━━━ Exercise material

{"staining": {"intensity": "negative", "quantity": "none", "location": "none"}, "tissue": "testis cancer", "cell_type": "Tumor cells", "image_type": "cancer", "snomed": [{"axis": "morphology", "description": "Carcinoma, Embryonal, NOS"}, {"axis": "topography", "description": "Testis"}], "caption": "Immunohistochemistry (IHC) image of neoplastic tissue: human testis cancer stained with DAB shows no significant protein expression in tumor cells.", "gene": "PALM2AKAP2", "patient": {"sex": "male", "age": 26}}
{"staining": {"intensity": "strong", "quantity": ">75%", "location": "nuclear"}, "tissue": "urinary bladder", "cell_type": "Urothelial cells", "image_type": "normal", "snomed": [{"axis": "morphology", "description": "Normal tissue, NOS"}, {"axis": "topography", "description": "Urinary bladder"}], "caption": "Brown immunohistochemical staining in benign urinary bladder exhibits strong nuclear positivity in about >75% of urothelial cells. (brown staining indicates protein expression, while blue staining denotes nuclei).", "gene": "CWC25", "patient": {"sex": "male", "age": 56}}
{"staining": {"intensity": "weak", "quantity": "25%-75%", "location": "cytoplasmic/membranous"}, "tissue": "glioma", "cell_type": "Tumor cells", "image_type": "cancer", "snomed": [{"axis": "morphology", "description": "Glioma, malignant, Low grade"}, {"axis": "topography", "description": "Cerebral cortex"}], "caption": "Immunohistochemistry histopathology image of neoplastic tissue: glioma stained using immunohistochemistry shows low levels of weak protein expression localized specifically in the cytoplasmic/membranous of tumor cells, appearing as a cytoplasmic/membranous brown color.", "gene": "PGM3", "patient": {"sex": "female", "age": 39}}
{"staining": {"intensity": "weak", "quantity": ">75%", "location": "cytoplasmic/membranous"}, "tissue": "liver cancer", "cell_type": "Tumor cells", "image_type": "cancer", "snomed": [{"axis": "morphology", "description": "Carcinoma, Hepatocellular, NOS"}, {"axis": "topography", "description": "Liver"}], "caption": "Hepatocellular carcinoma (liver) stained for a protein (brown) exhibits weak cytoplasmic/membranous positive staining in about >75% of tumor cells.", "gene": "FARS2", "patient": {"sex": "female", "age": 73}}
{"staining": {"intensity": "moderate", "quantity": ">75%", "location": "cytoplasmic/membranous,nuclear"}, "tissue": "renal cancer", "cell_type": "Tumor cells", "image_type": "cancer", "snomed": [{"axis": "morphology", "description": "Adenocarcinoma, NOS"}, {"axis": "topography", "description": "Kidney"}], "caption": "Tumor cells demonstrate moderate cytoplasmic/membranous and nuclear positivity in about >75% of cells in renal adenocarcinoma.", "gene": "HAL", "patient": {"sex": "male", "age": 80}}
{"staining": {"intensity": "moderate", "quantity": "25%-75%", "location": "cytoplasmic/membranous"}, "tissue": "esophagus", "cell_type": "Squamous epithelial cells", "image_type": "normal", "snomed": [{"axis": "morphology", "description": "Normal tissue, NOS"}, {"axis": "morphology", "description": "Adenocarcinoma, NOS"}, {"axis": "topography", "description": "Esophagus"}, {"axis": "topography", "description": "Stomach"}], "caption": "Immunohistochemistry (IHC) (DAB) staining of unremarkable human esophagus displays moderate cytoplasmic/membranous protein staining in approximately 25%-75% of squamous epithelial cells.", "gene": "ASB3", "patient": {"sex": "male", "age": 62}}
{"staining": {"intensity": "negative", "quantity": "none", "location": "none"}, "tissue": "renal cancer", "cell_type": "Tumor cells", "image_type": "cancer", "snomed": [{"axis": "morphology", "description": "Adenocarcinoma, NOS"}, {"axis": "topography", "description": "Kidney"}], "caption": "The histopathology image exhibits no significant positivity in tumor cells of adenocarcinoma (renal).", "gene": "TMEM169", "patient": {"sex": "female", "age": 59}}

━━━━━━

§ What is being asked: Please give the material above once more, unchanged.

§ Task answer:
{"staining": {"intensity": "negative", "quantity": "none", "location": "none"}, "tissue": "testis cancer", "cell_type": "Tumor cells", "image_type": "cancer", "snomed": [{"axis": "morphology", "description": "Carcinoma, Embryonal, NOS"}, {"axis": "topography", "description": "Testis"}], "caption": "Immunohistochemistry (IHC) image of neoplastic tissue: human testis cancer stained with DAB shows no significant protein expression in tumor cells.", "gene": "PALM2AKAP2", "patient": {"sex": "male", "age": 26}}
{"staining": {"intensity": "strong", "quantity": ">75%", "location": "nuclear"}, "tissue": "urinary bladder", "cell_type": "Urothelial cells", "image_type": "normal", "snomed": [{"axis": "morphology", "description": "Normal tissue, NOS"}, {"axis": "topography", "description": "Urinary bladder"}], "caption": "Brown immunohistochemical staining in benign urinary bladder exhibits strong nuclear positivity in about >75% of urothelial cells. (brown staining indicates protein expression, while blue staining denotes nuclei).", "gene": "CWC25", "patient": {"sex": "male", "age": 56}}
{"staining": {"intensity": "weak", "quantity": "25%-75%", "location": "cytoplasmic/membranous"}, "tissue": "glioma", "cell_type": "Tumor cells", "image_type": "cancer", "snomed": [{"axis": "morphology", "description": "Glioma, malignant, Low grade"}, {"axis": "topography", "description": "Cerebral cortex"}], "caption": "Immunohistochemistry histopathology image of neoplastic tissue: glioma stained using immunohistochemistry shows low levels of weak protein expression localized specifically in the cytoplasmic/membranous of tumor cells, appearing as a cytoplasmic/membranous brown color.", "gene": "PGM3", "patient": {"sex": "female", "age": 39}}
{"staining": {"intensity": "weak", "quantity": ">75%", "location": "cytoplasmic/membranous"}, "tissue": "liver cancer", "cell_type": "Tumor cells", "image_type": "cancer", "snomed": [{"axis": "morphology", "description": "Carcinoma, Hepatocellular, NOS"}, {"axis": "topography", "description": "Liver"}], "caption": "Hepatocellular carcinoma (liver) stained for a protein (brown) exhibits weak cytoplasmic/membranous positive staining in about >75% of tumor cells.", "gene": "FARS2", "patient": {"sex": "female", "age": 73}}
{"staining": {"intensity": "moderate", "quantity": ">75%", "location": "cytoplasmic/membranous,nuclear"}, "tissue": "renal cancer", "cell_type": "Tumor cells", "image_type": "cancer", "snomed": [{"axis": "morphology", "description": "Adenocarcinoma, NOS"}, {"axis": "topography", "description": "Kidney"}], "caption": "Tumor cells demonstrate moderate cytoplasmic/membranous and nuclear positivity in about >75% of cells in renal adenocarcinoma.", "gene": "HAL", "patient": {"sex": "male", "age": 80}}
{"staining": {"intensity": "moderate", "quantity": "25%-75%", "location": "cytoplasmic/membranous"}, "tissue": "esophagus", "cell_type": "Squamous epithelial cells", "image_type": "normal", "snomed": [{"axis": "morphology", "description": "Normal tissue, NOS"}, {"axis": "morphology", "description": "Adenocarcinoma, NOS"}, {"axis": "topography", "description": "Esophagus"}, {"axis": "topography", "description": "Stomach"}], "caption": "Immunohistochemistry (IHC) (DAB) staining of unremarkable human esophagus displays moderate cytoplasmic/membranous protein staining in approximately 25%-75% of squamous epithelial cells.", "gene": "ASB3", "patient": {"sex": "male", "age": 62}}
{"staining": {"intensity": "negative", "quantity": "none", "location": "none"}, "tissue": "renal cancer", "cell_type": "Tumor cells", "image_type": "cancer", "snomed": [{"axis": "morphology", "description": "Adenocarcinoma, NOS"}, {"axis": "topography", "description": "Kidney"}], "caption": "The histopathology image exhibits no significant positivity in tumor cells of adenocarcinoma (renal).", "gene": "TMEM169", "patient": {"sex": "female", "age": 59}}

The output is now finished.